Ataques

¿Han disminuido las vulnerabilidades de los coches conectados?

La empresa de ciberseguridad IOActive ha elaborado un informe en el que señala que las vulnerabilidades de impacto crítico son el 10% del total y que “la mayoría de problemas aún son relativamente fáciles de solucionar”.

Hombre conduciendo un BMW

Las vulnerabilidades de los vehículos conectados han disminuido desde 2016. Al menos, así lo asegura un estudio elaborado por la compañía de ciberseguridad IOActive, que analiza también el impacto de los posibles ataques que pudieran perpetrarse a través de esas vulnerabilidad.

El dato más positivo es que las vulnerabilidades de impacto crítico son solo el 10% del total. Una cifra que puede parecer abultada -correspondería a una de cada 10- pero que ha disminuido 15 puntos respecto al informe anterior, publicado en 2016. El negativo, que el 23% (casi una de cada 4) serían de impacto alto; mientras el 32% son de impacto medio; el 20%, bajo; y el 32%, informativas.

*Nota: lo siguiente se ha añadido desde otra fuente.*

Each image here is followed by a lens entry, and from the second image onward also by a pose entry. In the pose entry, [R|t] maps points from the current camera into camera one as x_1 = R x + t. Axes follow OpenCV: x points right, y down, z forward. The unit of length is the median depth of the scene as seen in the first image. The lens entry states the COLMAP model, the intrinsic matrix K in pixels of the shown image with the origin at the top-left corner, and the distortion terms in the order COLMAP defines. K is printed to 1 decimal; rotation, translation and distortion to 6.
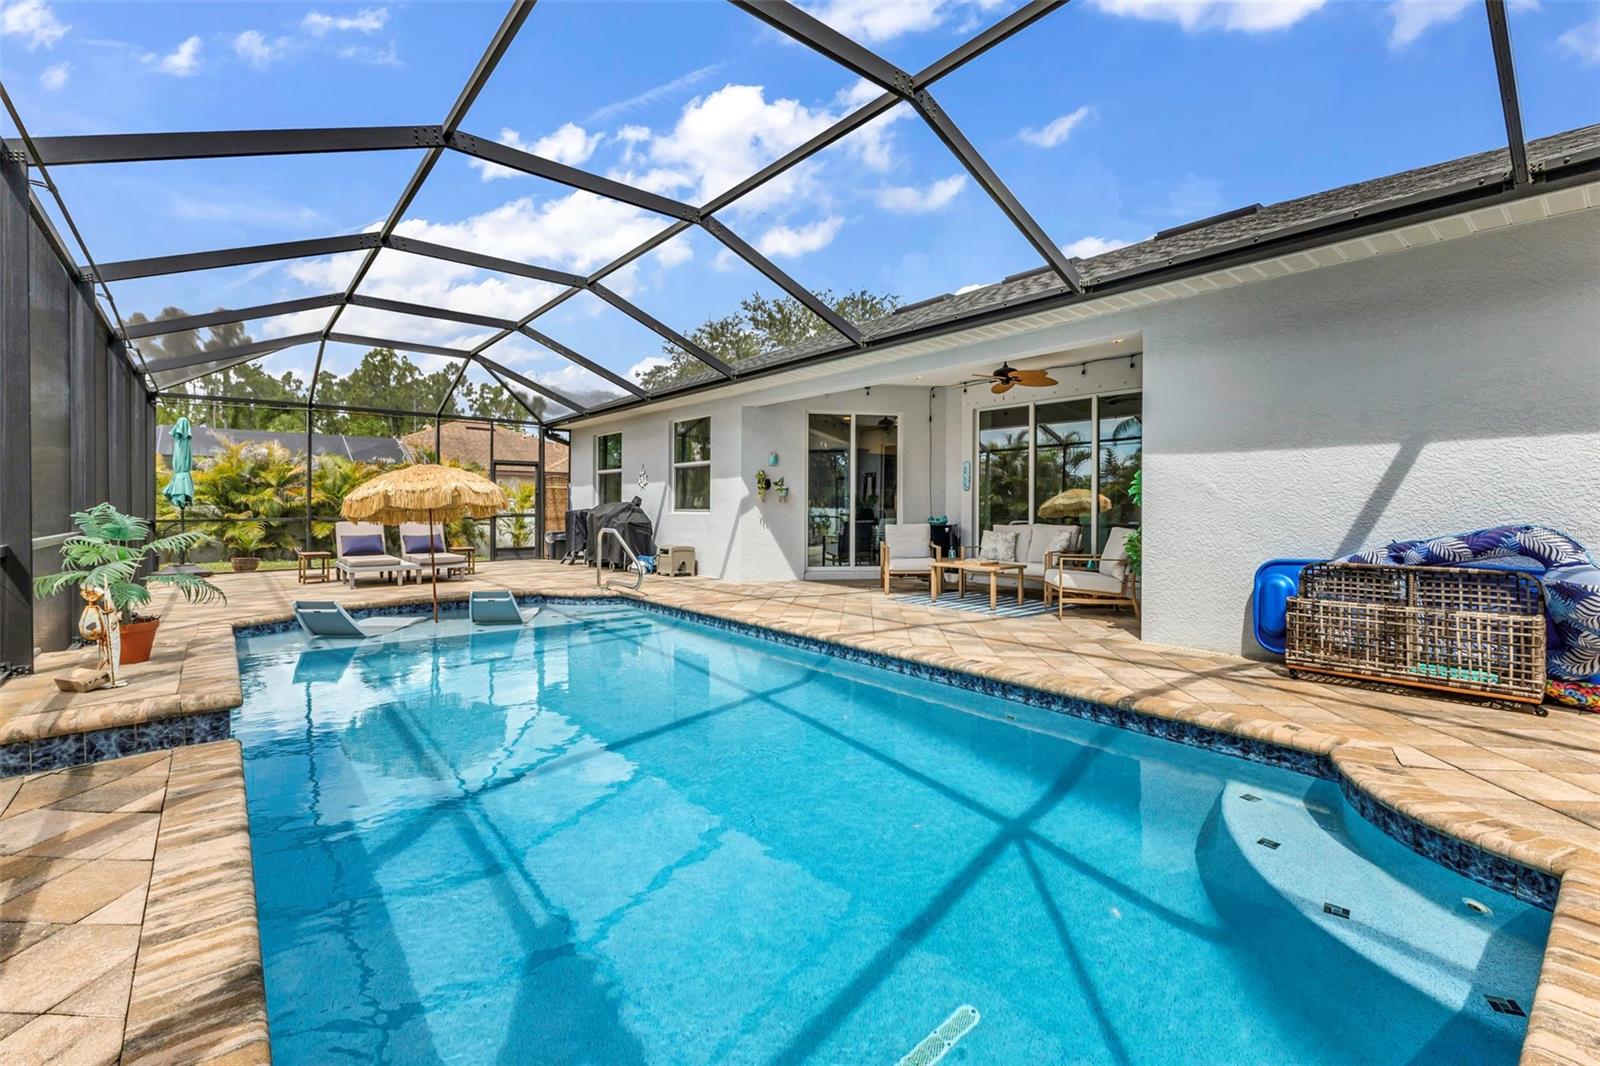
lens RADIAL K [[709.4, 0, 818.0], [0, 709.4, 505.9], [0, 0, 1]] dist [0.019127, -0.007124]
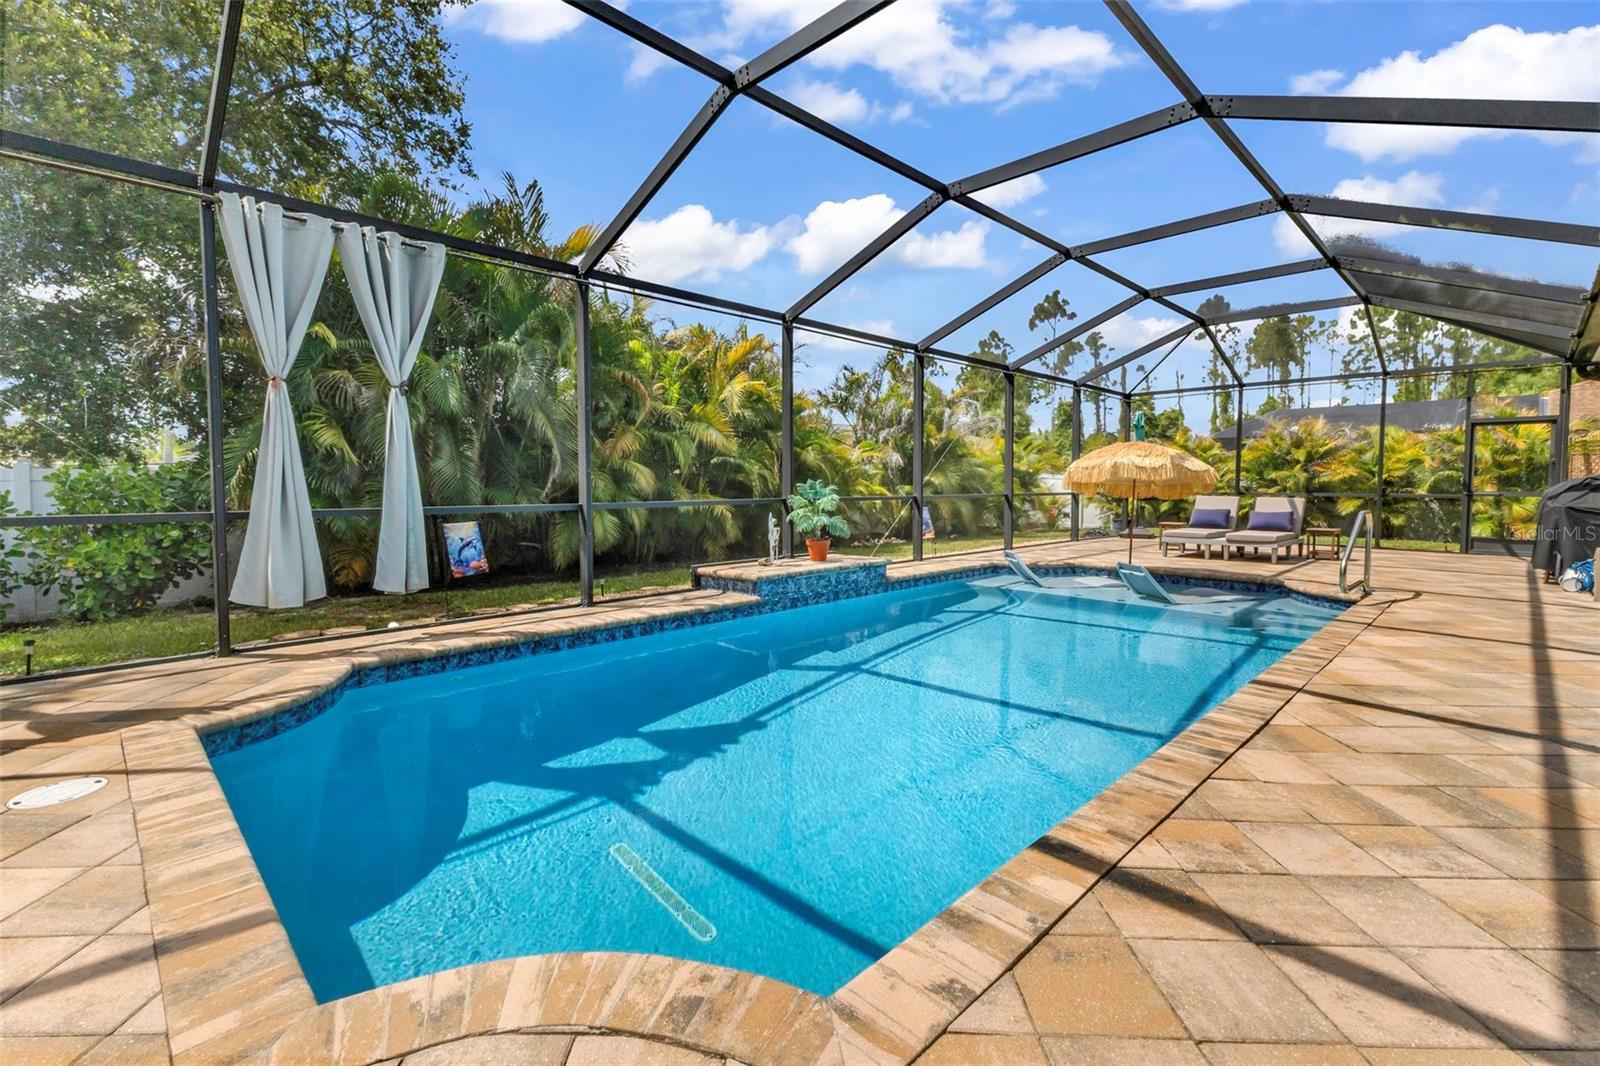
lens RADIAL K [[709.4, 0, 791.1], [0, 709.4, 537.3], [0, 0, 1]] dist [0.019127, -0.007124]
pose [[0.067627, 0.077713, -0.994680, 0.357374], [0.000025, 0.996962, 0.077893, -0.000043], [0.997711, -0.005293, 0.067419, 0.292077]]
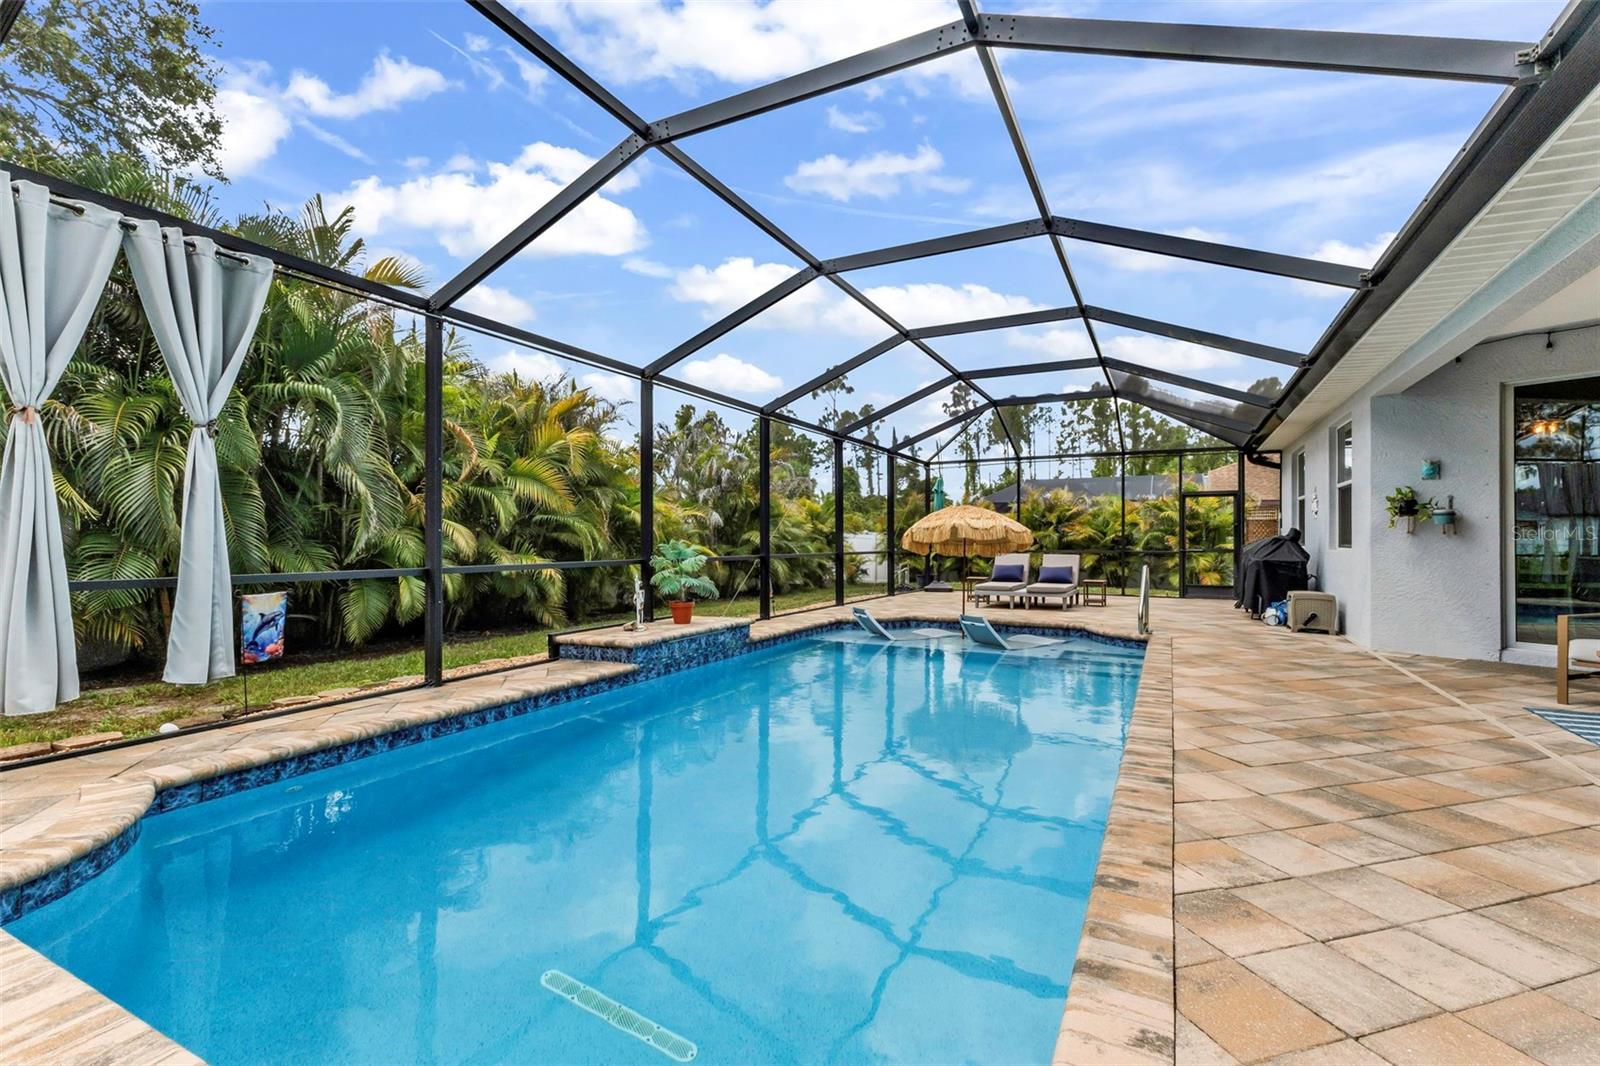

El informe, que analiza tanto el impacto como la probabilidad de ser atacados, atribuye el descenso en el número de vulnerabilidades a que los fabricantes están comenzando a tener en cuenta la ciberseguridad desde el diseño inicial de los proyectos. Aún así, los ataques locales suponen el 34% del total. Este tipo de ataques requieren que el atacante cuente con un punto de apoyo dentro del sistema del vehículo, lo que hace que sean más difíciles de llevar a cabo, aunque, de conseguirlo, facilita que este pueda manipular el sistema para obtener otra serie de privilegios.

Por otra parte, los ataques a la red, que suponen el 33% del total, tienden a representar una exposición mayor. No obstante, los autores del informe consideran que este número se debe a que las empresas automovilísticas están probando sus vehículos de forma más rigurosa, al ser conscientes de los daños que pueden causar estos ataques. En cuanto a los ataques en serie, que requieren acceso físico, son del 14%.

En cuanto a los tipos de vulnerabilidades, los que más han aumentado son los errores de lógica de codificación (26%). El informe no se sorprende al considerar que estos seguirán aumentando según continúen desarrollándose la arquitectura de seguridad y las prácticas de desarrollo seguro.

Según IOActive, “la mayoría de los problemas aún son relativamente fáciles de solucionar”. En concreto, el estudio afirma que las correcciones de bajo esfuerzo representan el 59% del total (en 2016 eran el 77%); las de medio esfuerzo el 29%; y las de bajo, el 12%.